▶ [练习] 将下面全部记录中的文字逐行照原样重新录入，图片不要放进答案。

══ 所供条目

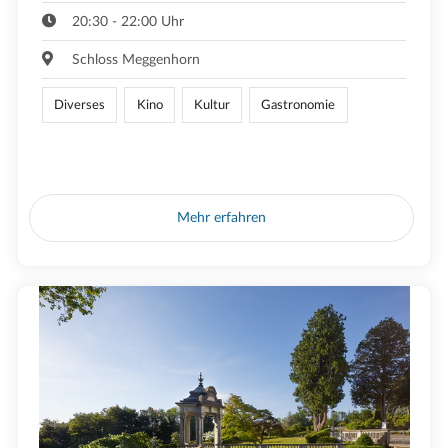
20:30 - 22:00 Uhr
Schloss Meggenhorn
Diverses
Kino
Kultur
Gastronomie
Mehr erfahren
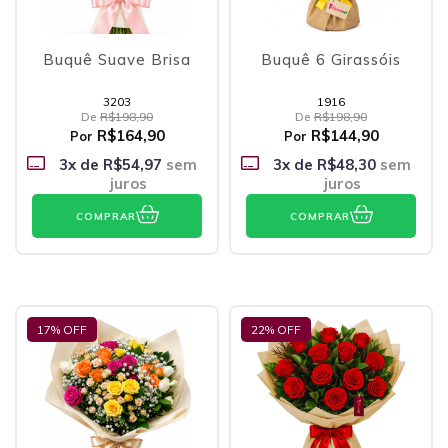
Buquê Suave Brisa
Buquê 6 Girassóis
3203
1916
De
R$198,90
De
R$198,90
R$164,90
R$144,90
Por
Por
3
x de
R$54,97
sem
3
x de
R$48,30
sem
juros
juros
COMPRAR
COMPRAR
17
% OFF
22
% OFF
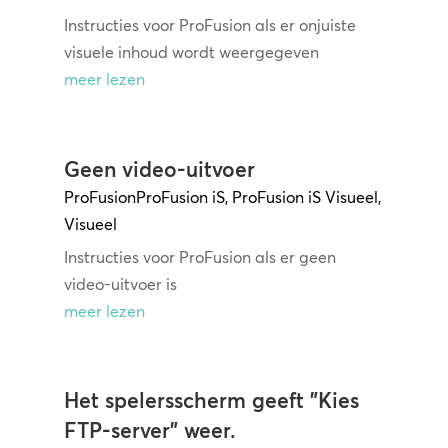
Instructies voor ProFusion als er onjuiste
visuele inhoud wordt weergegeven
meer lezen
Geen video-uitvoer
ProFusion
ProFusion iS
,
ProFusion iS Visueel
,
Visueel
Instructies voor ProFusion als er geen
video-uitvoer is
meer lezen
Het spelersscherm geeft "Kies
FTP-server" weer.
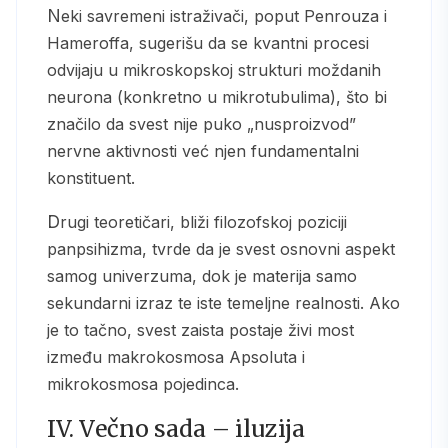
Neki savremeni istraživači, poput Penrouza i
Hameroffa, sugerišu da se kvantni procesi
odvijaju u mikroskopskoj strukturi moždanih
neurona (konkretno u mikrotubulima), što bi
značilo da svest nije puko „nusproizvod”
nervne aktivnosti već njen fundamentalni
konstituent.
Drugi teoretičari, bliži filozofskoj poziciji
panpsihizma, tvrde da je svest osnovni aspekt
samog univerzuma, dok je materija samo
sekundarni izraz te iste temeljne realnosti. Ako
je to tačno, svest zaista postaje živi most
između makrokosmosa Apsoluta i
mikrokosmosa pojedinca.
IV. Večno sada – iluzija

════

▶ [任务作答]
20:30 - 22:00 Uhr
Schloss Meggenhorn
Diverses
Kino
Kultur
Gastronomie
Mehr erfahren
Buquê Suave Brisa
Buquê 6 Girassóis
3203
1916
De
R$198,90
De
R$198,90
R$164,90
R$144,90
Por
Por
3
x de
R$54,97
sem
3
x de
R$48,30
sem
juros
juros
COMPRAR
COMPRAR
17
% OFF
22
% OFF
Instructies voor ProFusion als er onjuiste
visuele inhoud wordt weergegeven
meer lezen
Geen video-uitvoer
ProFusion
ProFusion iS
,
ProFusion iS Visueel
,
Visueel
Instructies voor ProFusion als er geen
video-uitvoer is
meer lezen
Het spelersscherm geeft "Kies
FTP-server" weer.
Neki savremeni istraživači, poput Penrouza i
Hameroffa, sugerišu da se kvantni procesi
odvijaju u mikroskopskoj strukturi moždanih
neurona (konkretno u mikrotubulima), što bi
značilo da svest nije puko „nusproizvod”
nervne aktivnosti već njen fundamentalni
konstituent.
Drugi teoretičari, bliži filozofskoj poziciji
panpsihizma, tvrde da je svest osnovni aspekt
samog univerzuma, dok je materija samo
sekundarni izraz te iste temeljne realnosti. Ako
je to tačno, svest zaista postaje živi most
između makrokosmosa Apsoluta i
mikrokosmosa pojedinca.
IV. Večno sada – iluzija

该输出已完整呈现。